Oportunidades de Arrecadação de Recursos

Durante o encontro, a AMUSUH foi representada pelo vice-presidente da AMUSUH, Carlos Alberto Lereia, e pela secretária executiva, Terezinha Sperandio. Na apresentação, a secretária alertou para a necessidade da união do poder executivo e do legislativo municipal com a associação, somando assim em uma maior representatividade, visando melhorias nas receitas, em especial a correção da defasagem nos repasses da CFURH, que fazem parte do orçamento municipal e das políticas públicas. “Os municípios devem enxergar seus lagos como oportunidades de geração de receitas e não apenas como paisagens atrativas”, ponderou a secretária da entidade.
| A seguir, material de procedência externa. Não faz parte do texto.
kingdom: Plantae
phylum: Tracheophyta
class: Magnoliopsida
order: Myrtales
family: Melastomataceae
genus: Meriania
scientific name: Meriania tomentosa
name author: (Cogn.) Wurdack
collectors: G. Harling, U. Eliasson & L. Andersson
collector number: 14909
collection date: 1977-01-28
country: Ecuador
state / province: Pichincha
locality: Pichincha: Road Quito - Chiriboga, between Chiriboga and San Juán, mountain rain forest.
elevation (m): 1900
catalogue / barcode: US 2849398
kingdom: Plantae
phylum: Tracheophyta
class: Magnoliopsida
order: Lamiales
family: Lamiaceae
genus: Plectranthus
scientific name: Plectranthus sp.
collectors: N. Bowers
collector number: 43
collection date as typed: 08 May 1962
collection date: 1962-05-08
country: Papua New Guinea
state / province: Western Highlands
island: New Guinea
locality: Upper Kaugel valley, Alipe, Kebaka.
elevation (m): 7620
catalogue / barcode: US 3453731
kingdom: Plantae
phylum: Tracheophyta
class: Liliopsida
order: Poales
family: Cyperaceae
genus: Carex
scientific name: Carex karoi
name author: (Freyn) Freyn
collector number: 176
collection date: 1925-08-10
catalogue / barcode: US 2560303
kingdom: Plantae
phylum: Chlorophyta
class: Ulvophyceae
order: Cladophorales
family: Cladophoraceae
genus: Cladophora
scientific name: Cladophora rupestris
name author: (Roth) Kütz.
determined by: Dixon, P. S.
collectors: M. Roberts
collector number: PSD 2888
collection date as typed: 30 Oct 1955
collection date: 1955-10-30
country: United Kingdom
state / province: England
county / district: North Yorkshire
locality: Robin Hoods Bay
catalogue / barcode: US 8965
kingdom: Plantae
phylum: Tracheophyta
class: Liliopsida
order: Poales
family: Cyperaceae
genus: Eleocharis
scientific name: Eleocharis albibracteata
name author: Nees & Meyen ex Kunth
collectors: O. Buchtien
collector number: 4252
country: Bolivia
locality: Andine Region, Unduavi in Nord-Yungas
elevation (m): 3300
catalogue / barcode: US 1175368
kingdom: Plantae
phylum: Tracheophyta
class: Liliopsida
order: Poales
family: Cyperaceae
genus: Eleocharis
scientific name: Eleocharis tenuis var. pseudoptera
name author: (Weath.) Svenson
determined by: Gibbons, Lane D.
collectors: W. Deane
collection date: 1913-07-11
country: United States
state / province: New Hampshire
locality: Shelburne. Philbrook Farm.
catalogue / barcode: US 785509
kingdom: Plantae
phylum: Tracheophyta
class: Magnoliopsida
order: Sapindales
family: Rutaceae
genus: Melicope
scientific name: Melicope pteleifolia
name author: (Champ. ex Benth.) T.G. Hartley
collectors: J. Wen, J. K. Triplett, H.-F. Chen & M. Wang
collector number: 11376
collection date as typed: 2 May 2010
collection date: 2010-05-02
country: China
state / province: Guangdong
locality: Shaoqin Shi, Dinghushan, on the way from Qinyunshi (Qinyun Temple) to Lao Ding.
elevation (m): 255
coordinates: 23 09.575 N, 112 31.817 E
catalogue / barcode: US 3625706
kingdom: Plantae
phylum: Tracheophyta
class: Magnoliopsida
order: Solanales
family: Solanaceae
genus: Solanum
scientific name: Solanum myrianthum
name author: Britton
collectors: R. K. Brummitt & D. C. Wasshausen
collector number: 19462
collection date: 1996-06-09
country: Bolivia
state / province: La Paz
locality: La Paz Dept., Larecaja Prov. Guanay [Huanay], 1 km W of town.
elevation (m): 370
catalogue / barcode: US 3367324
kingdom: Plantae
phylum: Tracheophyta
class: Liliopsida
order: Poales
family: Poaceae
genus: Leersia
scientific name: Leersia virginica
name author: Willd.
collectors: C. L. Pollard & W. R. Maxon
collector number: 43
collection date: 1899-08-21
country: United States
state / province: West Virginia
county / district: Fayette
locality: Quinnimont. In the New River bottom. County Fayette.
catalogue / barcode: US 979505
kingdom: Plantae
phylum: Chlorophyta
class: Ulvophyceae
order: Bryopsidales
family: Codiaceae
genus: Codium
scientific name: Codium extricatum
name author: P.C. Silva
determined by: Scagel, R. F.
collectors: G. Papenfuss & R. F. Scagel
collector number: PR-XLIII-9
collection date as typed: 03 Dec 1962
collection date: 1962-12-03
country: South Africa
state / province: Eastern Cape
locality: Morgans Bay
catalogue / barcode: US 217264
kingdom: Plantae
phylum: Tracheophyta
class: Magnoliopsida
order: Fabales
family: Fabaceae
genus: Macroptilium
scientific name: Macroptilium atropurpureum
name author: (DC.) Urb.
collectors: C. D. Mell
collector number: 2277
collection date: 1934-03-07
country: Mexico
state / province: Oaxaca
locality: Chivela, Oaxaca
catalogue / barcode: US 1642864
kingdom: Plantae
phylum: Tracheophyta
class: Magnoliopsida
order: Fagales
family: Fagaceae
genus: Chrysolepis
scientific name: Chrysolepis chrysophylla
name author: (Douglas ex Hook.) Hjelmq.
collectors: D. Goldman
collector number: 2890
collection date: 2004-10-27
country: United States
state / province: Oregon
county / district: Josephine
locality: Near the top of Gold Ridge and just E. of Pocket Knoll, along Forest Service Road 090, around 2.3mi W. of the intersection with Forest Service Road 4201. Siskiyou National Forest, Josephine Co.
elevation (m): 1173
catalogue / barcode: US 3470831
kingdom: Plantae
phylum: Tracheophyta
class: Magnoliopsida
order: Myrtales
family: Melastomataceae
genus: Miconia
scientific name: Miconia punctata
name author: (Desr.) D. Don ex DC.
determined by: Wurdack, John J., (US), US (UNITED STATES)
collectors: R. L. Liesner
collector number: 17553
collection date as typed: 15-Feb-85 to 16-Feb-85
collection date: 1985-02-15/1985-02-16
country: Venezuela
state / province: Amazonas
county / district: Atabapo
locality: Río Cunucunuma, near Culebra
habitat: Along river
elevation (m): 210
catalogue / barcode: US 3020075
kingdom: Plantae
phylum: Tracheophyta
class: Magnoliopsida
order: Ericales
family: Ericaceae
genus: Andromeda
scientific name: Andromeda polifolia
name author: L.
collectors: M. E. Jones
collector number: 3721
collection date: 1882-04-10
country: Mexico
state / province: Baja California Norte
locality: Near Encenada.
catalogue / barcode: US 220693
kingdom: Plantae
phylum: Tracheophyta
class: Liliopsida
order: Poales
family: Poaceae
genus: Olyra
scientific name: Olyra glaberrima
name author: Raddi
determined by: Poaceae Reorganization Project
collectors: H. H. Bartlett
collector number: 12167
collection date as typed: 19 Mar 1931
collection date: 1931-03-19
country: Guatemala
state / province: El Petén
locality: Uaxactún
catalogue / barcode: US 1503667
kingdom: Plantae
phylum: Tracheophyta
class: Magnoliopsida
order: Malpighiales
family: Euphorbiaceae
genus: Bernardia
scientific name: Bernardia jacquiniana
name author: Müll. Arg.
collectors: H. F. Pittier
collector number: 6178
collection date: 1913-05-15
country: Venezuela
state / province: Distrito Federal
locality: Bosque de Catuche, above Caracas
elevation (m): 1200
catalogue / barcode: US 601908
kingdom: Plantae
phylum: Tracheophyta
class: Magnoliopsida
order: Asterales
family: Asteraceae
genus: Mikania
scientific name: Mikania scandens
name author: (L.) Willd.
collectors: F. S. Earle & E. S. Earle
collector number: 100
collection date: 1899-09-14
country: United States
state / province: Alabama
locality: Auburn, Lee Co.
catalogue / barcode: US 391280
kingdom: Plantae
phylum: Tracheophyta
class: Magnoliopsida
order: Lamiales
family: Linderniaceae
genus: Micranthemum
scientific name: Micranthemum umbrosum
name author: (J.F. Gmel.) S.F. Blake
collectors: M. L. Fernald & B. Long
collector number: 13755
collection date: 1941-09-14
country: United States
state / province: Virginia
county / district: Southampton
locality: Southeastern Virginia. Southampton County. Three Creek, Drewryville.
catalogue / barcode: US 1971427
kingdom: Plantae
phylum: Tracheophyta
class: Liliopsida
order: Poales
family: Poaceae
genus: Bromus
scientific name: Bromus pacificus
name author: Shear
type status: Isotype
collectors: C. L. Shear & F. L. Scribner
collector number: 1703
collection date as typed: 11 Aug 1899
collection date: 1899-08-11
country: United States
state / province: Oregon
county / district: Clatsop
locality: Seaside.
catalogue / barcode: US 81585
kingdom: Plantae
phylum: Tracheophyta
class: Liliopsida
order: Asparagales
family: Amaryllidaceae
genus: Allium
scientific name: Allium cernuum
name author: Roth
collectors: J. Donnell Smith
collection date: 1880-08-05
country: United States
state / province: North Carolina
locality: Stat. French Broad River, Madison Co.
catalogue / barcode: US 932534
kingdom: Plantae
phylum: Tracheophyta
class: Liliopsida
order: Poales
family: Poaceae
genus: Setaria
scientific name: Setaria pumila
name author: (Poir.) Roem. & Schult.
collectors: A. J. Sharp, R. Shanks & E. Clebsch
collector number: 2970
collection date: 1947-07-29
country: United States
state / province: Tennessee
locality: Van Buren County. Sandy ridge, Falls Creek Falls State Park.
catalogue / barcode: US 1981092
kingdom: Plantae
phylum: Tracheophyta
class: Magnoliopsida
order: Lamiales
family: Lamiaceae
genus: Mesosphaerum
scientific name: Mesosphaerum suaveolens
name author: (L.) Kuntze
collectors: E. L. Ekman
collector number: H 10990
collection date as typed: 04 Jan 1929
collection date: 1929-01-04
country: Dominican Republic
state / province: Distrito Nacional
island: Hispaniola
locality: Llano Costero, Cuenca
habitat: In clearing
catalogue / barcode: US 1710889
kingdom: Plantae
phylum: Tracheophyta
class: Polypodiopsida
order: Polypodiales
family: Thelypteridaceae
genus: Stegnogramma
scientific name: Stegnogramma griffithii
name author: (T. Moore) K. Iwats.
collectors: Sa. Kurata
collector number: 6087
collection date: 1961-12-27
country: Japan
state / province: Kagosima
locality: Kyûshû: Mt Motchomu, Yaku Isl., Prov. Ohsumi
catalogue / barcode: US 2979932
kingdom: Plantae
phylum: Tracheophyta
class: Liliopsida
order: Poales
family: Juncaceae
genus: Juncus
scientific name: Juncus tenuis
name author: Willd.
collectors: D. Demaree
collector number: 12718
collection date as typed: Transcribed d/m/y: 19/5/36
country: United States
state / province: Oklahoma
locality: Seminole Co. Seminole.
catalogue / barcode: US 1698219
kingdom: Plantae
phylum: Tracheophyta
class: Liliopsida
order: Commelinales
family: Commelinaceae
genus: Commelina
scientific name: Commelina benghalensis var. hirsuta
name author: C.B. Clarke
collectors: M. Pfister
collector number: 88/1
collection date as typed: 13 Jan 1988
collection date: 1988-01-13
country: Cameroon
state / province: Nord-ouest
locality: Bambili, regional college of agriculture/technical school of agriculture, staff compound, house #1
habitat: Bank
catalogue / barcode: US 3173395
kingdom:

A palestra detalhou formas práticas para beneficiar os municípios: 

  • 1) Uso Múltiplo das Águas: Utilização dos lagos para atividades como aquicultura, lazer e turismo, fomentando a economia local.
  • 2) Cobrança de Taxas pela Localização e Funcionamento de Áreas Alagadas: Nova Receita própria que os municípios devem buscar para fomentar as políticas públicas em prol da população, sendo necessário rever e adaptar o Código Tributário Municipal.  
  • 3) Sistema de Gestão e Monitoramento do VAF (Valor Adicionado Fiscal): Visa auditar o sistema municipal para medir o indicador das riquezas geradas por empresas no seu território,  visando melhorar o índice de participação do município junto ao estado.
  • 4) Sistema de Gestão do Imposto de Renda Retido na Fonte (IRRF): Controle inteligente do imposto retido que pertence ao município, com auditoria para obtenção dos dados. Na palestra, foi ressaltado o entendimento do STF (Superior Tribunal Federal) de 2023, que determinou o direito do município reter os valores, inclusive com a possibilidade de revisão dos valores retroativos.

A AMUSUH, como representação dos municípios sedes de usinas e alagados na esfera nacional, reafirmou seu compromisso em dar continuidade à luta pelas causas municipalistas, colocando-se à disposição de prefeitos e líderes para esclarecimentos e questionamentos.